We define `read_dataset()` which given a csv file path returns a `tf.data.Dataset` in which each row represents a (features,label) in the Estimator API required format 
- features: A python dictionary. Each key is a feature column name and its value is the tensor containing the data for that feature
- label: A Tensor containing the labels

We then invoke `read_dataset()` function from within the `train_input_fn()` and `eval_input_fn()`. The remaining code is as before.

#### **Exercise 1**

In the next cell, implement a `parse_row` function that takes as input a csv row (as a string) 
and returns a tuple (features, labels) as described above.

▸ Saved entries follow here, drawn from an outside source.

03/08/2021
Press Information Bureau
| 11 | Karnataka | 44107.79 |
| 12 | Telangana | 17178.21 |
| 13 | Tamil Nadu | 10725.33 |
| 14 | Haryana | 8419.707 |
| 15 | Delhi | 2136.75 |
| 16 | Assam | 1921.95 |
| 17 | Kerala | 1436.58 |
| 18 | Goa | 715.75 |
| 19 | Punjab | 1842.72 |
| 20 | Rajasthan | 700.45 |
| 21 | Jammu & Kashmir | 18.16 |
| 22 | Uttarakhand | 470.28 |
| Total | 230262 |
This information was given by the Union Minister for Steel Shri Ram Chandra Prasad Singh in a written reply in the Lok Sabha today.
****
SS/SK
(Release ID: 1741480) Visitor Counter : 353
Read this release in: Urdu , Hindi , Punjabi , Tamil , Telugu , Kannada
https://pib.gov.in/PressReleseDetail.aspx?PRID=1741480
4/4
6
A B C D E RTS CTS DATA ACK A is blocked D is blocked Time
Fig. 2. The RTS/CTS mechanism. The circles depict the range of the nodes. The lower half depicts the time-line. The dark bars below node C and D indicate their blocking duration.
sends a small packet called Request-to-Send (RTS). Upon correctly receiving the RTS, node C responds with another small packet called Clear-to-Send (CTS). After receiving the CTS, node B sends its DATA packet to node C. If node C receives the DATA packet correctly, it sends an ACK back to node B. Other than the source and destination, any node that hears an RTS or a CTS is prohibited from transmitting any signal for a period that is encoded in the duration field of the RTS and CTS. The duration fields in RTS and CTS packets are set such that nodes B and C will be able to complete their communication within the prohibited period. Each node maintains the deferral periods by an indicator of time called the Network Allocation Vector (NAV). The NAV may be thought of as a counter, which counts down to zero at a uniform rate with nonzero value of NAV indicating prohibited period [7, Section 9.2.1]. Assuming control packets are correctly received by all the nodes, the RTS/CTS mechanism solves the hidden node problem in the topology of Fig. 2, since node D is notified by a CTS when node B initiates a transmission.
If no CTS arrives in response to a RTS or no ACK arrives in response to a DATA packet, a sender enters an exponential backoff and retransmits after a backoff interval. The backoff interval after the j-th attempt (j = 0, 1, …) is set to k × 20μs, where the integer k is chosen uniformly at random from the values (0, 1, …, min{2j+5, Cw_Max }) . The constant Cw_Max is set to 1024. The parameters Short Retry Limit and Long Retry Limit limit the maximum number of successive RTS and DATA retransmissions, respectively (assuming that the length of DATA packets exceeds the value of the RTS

First, use the [tf.decode_csv function](https://www.tensorflow.org/api_docs/python/tf/io/decode_csv) to read in the features from a csv file. Next, once `fields` has been read from the `.csv` file, create a dictionary of features and values. Lastly, define the label and remove it from the `features` dict you created. This can be done in one step with pythons pop operation.

The column names and the default values you'll need for these operations are given by global variables `CSV_COLUMN_NAMES`
and `CSV_DEFAULTS`. The labels are stored in the first column.

In [7]:
CSV_COLUMN_NAMES = ["fare_amount","dayofweek","hourofday","pickuplon","pickuplat","dropofflon","dropofflat"]
CSV_DEFAULTS = [[0.0],[1],[0],[-74.0], [40.0], [-74.0], [40.7]]

def parse_row(row):
    fields = tf.decode_csv(row, CSV_DEFAULTS)# TODO: Your code goes here
    features = dict(zip(CSV_COLUMN_NAMES, fields))# TODO: Your code goes here
    labels = features.pop("fare_amount") # TODO: Your code goes here
    return features, labels

Run the following test to make sure your implementation is correct

In [8]:
a_row = "0.0,1,0,-74.0,40.0,-74.0,40.7"
features, labels = parse_row(a_row)

assert labels.numpy() == 0.0
assert features["pickuplon"].numpy() == -74.0
print("You rock!")

You rock!


#### **Exercise 2**

Use the function `parse_row` you implemented in the previous exercise to 
implement a `read_dataset` function that
- takes as input the path to a csv file
- returns a `tf.data.Dataset` object containing the features, labels

Assume that the .csv file has a header, and that your `read_dataset` will skip it. Have a look at the [tf.data.TextLineDataset documentation](https://www.tensorflow.org/api_docs/python/tf/data/TextLineDataset) to see what variables to pass when initializing the dataset pipeline. Then use the `parse_row` operation we created above to read the values from the .csv file

In [9]:
def read_dataset(csv_path):  
    dataset = tf.data.TextLineDataset(csv_path).skip(1) # TODO: Your code goes here
    dataset = dataset.map(parse_row) # TODO: Your code goes here
    return dataset

### Tests

Let's create a test dataset to test our function.

In [10]:
%%writefile test.csv
fare_amount,dayofweek,hourofday,pickuplon,pickuplat,dropofflon,dropofflat
28,1,0,-73.0,41.0,-74.0,20.7
12.3,1,0,-72.0,44.0,-75.0,40.6
10,1,0,-71.0,41.0,-71.0,42.9

Writing test.csv


You should be able to iterate over what's returned by `read_dataset`. We'll print the `dropofflat` and `fare_amount` for each entry in `./test.csv`

In [11]:
for feature, label in read_dataset("./test.csv"):
    print("dropofflat:", feature["dropofflat"].numpy())
    print("fare_amount:", label.numpy())

Instructions for updating:
Colocations handled automatically by placer.
dropofflat: 20.7
fare_amount: 28.0
dropofflat: 40.6
fare_amount: 12.3
dropofflat: 42.9
fare_amount: 10.0


Run the following test cell to make sure you function works properly:

In [12]:
dataset= read_dataset("./test.csv")
dataset_iterator = dataset.make_one_shot_iterator()
features, labels = dataset_iterator.get_next()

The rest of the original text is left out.